Ein Kind hat nicht viele Sorgen um das Morgen. Es lebt im jetzt und hat volles Vertrauen auf die Fürsorge seiner Eltern. Es empfängt Nahrung und Kleidung und weiß sich geliebt. Es fragt nicht, ob es das auch morgen, übermorgen in einem Jahr noch haben wird. Es ruht geborgen im Schoß der Familie. Solches Vertrauen müssen auch wir Gott gegenüber lernen.

Einem Kind fehlt die Berechnung. Wir Erwachsenen neigen dazu, in allem, was wir tun, etwas für uns haben zu wollen. Wir fragen immer: Was habe ich davon? Wir wollen immer einen Gewinn für uns selbst haben, und das sogar in der Religion. Ein solches Denken ist dem Kind fern. Das Kind ist zweckfrei. Das Kind ist von der Sache gefesselt und nicht vom eigenen Ehrgeiz.

Wir sollen jene Züge des Kindes annehmen, die auch dem Erwachsenen gut zu Gesichte stehen. Zum Beispiel das rasche Abklingen der inneren Regungen. Beim Kind geht das sehr schnell. Lachen und Weinen liegen nahe beieinander. Auch die schnelle Bereitschaft zur Versöhnung können wir vom Kind lernen. Nicht nachtragen, nicht immer wieder darauf zurückkommen, nicht immer wieder dieselben Vorhaltungen von dem machen, was der andere angeblich oder wirklich getan hat. Wir können vom Kind lernen, daß man nicht nach Rang und Würden hascht, sondern daß man mit dem letzten Platz zufrieden ist. Wenn wir so ein Kind betrachten, und wir sollten es oft tun, dann erkennen wir, welchen Liebreiz es an sich trägt, wieviel Güte und Menschlichkeit an ihm offenbar wird. So sollen wir werden! So müssen wir werden! Nicht im Broterwerb, sondern darin muß unsere erste Sorge bestehen – in der Gerechtigkeit der Kinder Gottes.

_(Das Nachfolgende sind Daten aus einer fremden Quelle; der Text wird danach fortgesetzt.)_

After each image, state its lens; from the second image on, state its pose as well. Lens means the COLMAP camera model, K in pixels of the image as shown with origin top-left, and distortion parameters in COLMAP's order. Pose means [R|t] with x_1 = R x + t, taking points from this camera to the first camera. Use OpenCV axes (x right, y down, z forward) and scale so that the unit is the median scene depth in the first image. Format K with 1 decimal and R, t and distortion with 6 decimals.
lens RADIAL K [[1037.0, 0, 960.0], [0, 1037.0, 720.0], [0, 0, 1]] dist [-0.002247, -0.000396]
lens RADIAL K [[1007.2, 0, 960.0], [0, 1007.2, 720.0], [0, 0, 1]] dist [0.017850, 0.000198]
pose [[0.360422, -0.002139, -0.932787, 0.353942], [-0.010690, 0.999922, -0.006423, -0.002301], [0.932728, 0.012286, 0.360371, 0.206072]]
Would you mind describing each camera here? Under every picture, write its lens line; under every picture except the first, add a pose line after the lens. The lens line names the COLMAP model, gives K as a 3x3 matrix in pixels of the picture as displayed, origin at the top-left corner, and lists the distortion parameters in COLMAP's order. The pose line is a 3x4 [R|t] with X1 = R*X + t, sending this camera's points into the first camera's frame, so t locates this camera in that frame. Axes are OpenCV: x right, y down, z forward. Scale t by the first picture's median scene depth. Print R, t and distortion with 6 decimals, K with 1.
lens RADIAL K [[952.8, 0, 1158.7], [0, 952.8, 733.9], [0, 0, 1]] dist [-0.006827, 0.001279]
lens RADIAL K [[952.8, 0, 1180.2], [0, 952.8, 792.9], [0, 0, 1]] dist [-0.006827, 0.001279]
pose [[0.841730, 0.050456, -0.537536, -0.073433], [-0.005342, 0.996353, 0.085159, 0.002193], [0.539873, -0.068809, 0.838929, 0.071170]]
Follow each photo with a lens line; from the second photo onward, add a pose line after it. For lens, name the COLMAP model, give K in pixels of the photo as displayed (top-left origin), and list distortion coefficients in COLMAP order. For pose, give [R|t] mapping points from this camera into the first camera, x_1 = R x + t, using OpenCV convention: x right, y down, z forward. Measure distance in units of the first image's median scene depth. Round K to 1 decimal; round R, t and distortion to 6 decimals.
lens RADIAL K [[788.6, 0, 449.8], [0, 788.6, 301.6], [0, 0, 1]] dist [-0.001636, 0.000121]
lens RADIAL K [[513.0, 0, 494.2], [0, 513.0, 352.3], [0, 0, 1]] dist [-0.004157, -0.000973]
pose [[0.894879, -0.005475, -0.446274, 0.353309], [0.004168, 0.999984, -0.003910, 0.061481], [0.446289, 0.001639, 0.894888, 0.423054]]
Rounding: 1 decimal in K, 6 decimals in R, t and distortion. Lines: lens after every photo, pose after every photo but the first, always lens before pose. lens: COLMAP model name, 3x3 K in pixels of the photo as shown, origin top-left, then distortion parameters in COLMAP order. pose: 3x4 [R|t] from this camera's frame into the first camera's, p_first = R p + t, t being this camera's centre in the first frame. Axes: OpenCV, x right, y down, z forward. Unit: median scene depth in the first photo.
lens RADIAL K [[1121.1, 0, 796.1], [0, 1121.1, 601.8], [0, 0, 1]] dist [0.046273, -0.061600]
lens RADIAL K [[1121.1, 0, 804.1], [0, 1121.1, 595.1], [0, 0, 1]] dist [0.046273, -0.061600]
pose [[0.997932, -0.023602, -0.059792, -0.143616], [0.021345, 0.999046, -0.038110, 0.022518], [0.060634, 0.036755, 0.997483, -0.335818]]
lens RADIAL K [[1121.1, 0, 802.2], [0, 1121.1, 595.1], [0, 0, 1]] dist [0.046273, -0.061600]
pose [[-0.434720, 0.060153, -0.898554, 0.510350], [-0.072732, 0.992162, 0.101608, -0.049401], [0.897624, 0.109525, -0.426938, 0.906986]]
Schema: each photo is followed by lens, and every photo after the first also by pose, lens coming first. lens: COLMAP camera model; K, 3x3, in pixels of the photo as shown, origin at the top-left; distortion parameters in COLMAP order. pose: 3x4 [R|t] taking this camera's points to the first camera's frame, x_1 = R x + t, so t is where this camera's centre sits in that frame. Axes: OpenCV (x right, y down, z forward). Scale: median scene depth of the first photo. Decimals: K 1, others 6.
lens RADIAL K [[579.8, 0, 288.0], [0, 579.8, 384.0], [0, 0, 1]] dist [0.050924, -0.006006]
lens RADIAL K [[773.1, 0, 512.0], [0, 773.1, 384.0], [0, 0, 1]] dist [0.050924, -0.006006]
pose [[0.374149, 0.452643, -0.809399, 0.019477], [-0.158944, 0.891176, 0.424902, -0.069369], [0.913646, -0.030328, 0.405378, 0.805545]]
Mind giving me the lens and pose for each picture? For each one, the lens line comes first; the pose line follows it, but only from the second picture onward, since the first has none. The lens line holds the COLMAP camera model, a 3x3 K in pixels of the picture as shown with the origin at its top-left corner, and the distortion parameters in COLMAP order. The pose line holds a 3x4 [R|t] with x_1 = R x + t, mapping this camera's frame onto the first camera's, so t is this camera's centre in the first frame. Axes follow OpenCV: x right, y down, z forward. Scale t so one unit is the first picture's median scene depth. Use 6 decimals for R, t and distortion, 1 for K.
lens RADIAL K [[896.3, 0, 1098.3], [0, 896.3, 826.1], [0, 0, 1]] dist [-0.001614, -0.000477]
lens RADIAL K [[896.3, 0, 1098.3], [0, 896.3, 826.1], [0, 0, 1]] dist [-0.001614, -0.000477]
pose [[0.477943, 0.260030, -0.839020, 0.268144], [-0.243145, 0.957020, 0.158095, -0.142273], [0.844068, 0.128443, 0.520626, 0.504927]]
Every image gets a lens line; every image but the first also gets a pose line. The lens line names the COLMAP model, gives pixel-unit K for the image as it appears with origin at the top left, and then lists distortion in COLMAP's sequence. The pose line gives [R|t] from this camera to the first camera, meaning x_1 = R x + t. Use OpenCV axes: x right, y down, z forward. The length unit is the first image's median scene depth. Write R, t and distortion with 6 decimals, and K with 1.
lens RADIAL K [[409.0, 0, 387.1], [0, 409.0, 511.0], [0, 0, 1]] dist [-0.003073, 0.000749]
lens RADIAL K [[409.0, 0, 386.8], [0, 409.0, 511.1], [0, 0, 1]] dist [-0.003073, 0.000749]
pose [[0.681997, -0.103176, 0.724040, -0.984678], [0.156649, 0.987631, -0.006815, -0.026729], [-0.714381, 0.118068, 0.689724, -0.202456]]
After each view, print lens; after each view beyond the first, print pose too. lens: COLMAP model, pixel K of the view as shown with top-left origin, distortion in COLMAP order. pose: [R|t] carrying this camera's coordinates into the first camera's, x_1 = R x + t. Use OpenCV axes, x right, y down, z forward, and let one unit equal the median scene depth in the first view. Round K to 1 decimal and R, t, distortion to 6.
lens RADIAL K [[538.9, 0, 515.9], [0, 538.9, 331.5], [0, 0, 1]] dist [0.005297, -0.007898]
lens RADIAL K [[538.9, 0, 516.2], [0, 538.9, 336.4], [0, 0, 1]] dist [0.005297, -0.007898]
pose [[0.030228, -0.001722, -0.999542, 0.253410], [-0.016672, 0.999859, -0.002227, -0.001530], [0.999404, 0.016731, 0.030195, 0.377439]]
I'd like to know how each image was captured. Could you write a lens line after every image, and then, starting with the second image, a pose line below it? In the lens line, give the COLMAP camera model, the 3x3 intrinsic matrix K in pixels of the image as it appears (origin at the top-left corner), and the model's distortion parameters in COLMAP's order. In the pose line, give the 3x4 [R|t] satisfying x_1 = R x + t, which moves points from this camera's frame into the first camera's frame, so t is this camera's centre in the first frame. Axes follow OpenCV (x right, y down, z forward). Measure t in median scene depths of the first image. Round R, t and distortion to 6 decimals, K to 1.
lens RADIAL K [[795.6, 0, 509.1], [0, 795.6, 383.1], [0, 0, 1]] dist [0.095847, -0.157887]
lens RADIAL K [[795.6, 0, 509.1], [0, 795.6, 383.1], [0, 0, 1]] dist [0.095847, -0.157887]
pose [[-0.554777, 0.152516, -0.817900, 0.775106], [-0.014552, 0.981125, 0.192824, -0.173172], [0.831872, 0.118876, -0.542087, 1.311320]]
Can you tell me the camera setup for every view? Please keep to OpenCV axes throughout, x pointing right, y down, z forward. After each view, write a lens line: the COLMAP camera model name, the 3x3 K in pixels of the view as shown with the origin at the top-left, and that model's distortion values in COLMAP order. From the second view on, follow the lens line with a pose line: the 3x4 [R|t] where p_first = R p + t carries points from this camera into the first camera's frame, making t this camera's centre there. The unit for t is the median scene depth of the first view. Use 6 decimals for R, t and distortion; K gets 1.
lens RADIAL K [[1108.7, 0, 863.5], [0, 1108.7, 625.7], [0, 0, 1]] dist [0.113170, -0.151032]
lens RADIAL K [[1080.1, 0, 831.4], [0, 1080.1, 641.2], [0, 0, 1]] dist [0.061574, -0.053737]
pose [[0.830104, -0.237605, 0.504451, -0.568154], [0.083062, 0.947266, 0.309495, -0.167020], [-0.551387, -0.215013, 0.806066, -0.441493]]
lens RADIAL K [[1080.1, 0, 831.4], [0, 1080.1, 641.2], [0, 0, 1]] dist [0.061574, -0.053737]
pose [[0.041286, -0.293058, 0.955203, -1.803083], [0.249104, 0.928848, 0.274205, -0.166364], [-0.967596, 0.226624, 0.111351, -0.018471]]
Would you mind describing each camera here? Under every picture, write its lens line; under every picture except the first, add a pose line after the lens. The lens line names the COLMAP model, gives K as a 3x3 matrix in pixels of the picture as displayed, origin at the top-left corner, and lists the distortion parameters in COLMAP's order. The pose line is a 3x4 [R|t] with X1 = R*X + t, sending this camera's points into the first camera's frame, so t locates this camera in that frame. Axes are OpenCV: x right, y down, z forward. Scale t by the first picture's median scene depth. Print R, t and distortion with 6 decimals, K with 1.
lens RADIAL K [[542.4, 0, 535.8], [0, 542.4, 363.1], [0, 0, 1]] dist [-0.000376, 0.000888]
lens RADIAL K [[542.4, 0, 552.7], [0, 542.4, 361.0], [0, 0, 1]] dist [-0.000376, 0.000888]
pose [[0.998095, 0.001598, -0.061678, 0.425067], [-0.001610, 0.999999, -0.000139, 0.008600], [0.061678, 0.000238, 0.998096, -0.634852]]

Es gibt begnadete Menschen, die ein kindliches Herz haben. Sie haben keine Hintergedanken, sie sind arglos und von Herzen gut. Einen dieser Menschen kennen wir alle. Es ist die heilige Theresia von Lisieux, die sogenannte kleine heilige Theresia. Von ihr stammt das Wort: „Das einzige Mittel, auf dem Weg der Liebe voranzuschreiten, ist dieses: Immer recht klein bleiben. Um sich Jesus nähern zu können, muß man klein sein. Klein sein heißt sein Nichts erkennen, alles vom lieben Gott erwarten, sich über seine Fehler nicht allzu sehr betrüben. Klein sein heißt die Tugenden die man übt, niemals sich selbst zuschreiben, sondern erkennen, daß sie ein Schatz sind, den Gott in die Hand eines Kindes legt.“ Darin besteht die Gerechtigkeit des Reiches Gottes. Alles andere ist nachrangig und wird sich nach den Worten Christi schon geben. „Suchet zuerst das Reich Gottes und seine Gerechtigkeit. Alles andere wird euch hinzugegeben werden“ (Mt. 6, 33). Amen.